Rabbit with Red Eyes

Why Rabbits Have Red Eyes?

Many factors of how rabbits are created are a secret to individuals who have them. This article explains to you rabbit’s vision and red eyes.

Why Rabbits Have Red Eyes?

We see a broad color spectrum with lots of depth perception to help us navigate the world around us. Rabbits being prey animals, have actually progressed with eyes on both sides of their head in order to see 360 degrees. This is so they can constantly be on the lookout for approaching predators. Ironically, a rabbit has a blind spot straight in front of their nose. Their whiskers and smell are generally used to spot things in that area (and often their teeth).

Bunnies are far sighted and do not see very well up close.
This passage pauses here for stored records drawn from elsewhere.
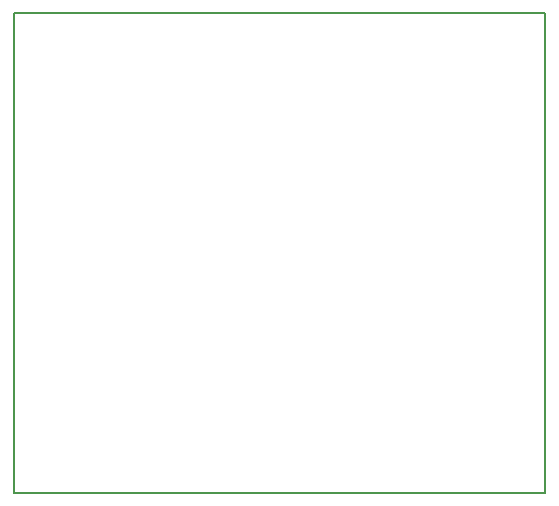
<source format=gbr>
G04 #@! TF.FileFunction,Profile,NP*
%FSLAX46Y46*%
G04 Gerber Fmt 4.6, Leading zero omitted, Abs format (unit mm)*
G04 Created by KiCad (PCBNEW 4.0.7) date 05/16/22 10:03:27*
%MOMM*%
%LPD*%
G01*
G04 APERTURE LIST*
%ADD10C,0.100000*%
%ADD11C,0.150000*%
G04 APERTURE END LIST*
D10*
D11*
X178562000Y-94996000D02*
X223520000Y-94996000D01*
X178562000Y-54356000D02*
X178562000Y-94996000D01*
X223520000Y-54356000D02*
X178562000Y-54356000D01*
X223520000Y-54356000D02*
X223520000Y-94996000D01*
M02*

</source>
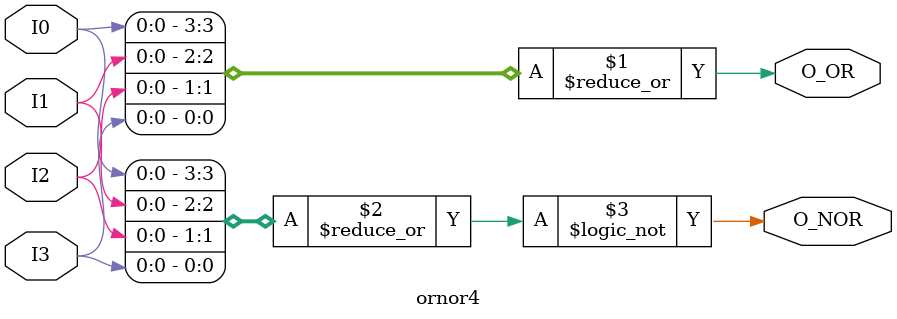
<source format=v>

module ornor4(output wire O_OR, output wire O_NOR,
	      input wire I0, I1, I2, I3);

   assign O_OR  =  | {I0, I1, I2, I3};
   assign O_NOR = ~| {I0, I1, I2, I3};

endmodule // ornor4

</source>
They likewise tend to see in greens and blues due to the fact that the majority of their food is green things.

Rabbits see things in two measurements. They do not easily tell range and have practically no depth perception. They can see a cat, however can not visually tell if it is 10 feet or fifty feet away. Their vision can identify a feline, but they have the tendency to use their other senses such as smell and hearing to figure out how far away it is.

When a rabbit sees things with both eyes, he sees a flat image that is similar to page in a coloring book. Think of taking among those additional large scenic pictures and covering it completely around your head then having the ability to see the entire photo at once. This is tough for the majority of people to think of and conceive. This is why we do not easily understand a bunny’s vision. It is absolutely nothing like our own.

Then contribute to that the absence of a complete color spectrum and the inability to see things up close and now you are starting to understand a rabbit’s vision. This is why they tend to rely more on their hearing and sense of odor to signal them to danger around them. Their vision is essential, however for up close work (like consuming) they use their nose more than their eyes.

I frequently have people ask me about a typical rabbit phenomenon called, eye scanning. It is a bit disturbing the very first time you see it and it includes a rabbit type of weaving and bobbing like an intoxicated individual in order to look at something. The very first time I saw it, I believed the bunny was developing some kind of neurological problem or MS.

It turns out that it is more common in red eye bunnies, but I have seen a number of non-red eye bunnies do it, as well. Normally the bunny will be sitting upright and his head will type of weave from side to side. If you look carefully, you will see that he is considering or looking carefully as something, switching from one eye to the other in his gazing at it.

What he is actually doing is attempting to get a better look at something, using both eyes to see it. I believe that for some rabbits, it assists them better gauge their environments. I believe that they do it more when they are uncertain of a location or curious about what is taking place close by.

My big New Zealand bunny does not care for cats and will thump whenever she sees or hears them. Typically, she will start thumping and I can not determine what she looks out to. Then I will see a feline way off in the distance that she is seeing. To her she simply sees a feline. She does not know if it is ten feet away or over one hundred feet away, like it actually is.

Another typical ‘mystery’ is, why rabbits have red or pink eyes. This is actually the result of albinism. It was purposefully reproduced into bunnies in order to have a blood line that would produce all white bunnies all the time. Albinos of all types have pink or red eyes because it is because of the complete absence of pigmentation within their bodies. Usually it is an anomaly, but this anomaly has actually been bred to exclude all other ranges, in rabbits.

In spite of the common mistaken belief, red/ruby eyed white, or REW, bunnies are not normally a breed unto themselves but rather a type of mutation known as albinism, in which the body lacks the proper genes to produce the protein melanin. Melanin is what gives the skin, hair and eyes its darker color in order to safeguard against hazardous radiations from the sun. Since an albino rabbit lacks this protein, the eyes become clear and the capillary in the eyes show up, providing the eyes a red or ruby appearance. There are also REW bunnies who are albinoid, possessing just some qualities of albinism, typically manifesting in white fur with really light patches of dark spots and light-red or pink eyes. REW bunnies might be available in all sizes and temperament because albinism is an anomaly that takes place across all rabbit types.
A noteworthy exception is the New Zealand White rabbit, which has been particularly bred to induce albinism. Sadly, as a byproduct of albinism, REW bunnies are more prone to vision problems and some might be delicate to sunshine.

This is generally a recessive quality in many species and so when any genes exist to give color, the color is dominant and will be present. Nevertheless, it is possible for a non-albino to give birth to an albino (all white with pink eye) offspring due to both parents have the recessive gene hidden in their DNA.

Albinos are delicate to sunlight, due to their lack of pigmentation and red eye white rabbits are no exception. They can find glaring intense sunlight a bit annoying and will typically look for shade to comfort their delicate eyes. Keep this in mind when taking your red eye bunny out and about. Their sensitive eyes and skin do not like hot direct sunlight.

Also read: Sexing Rabbits: Male or Female?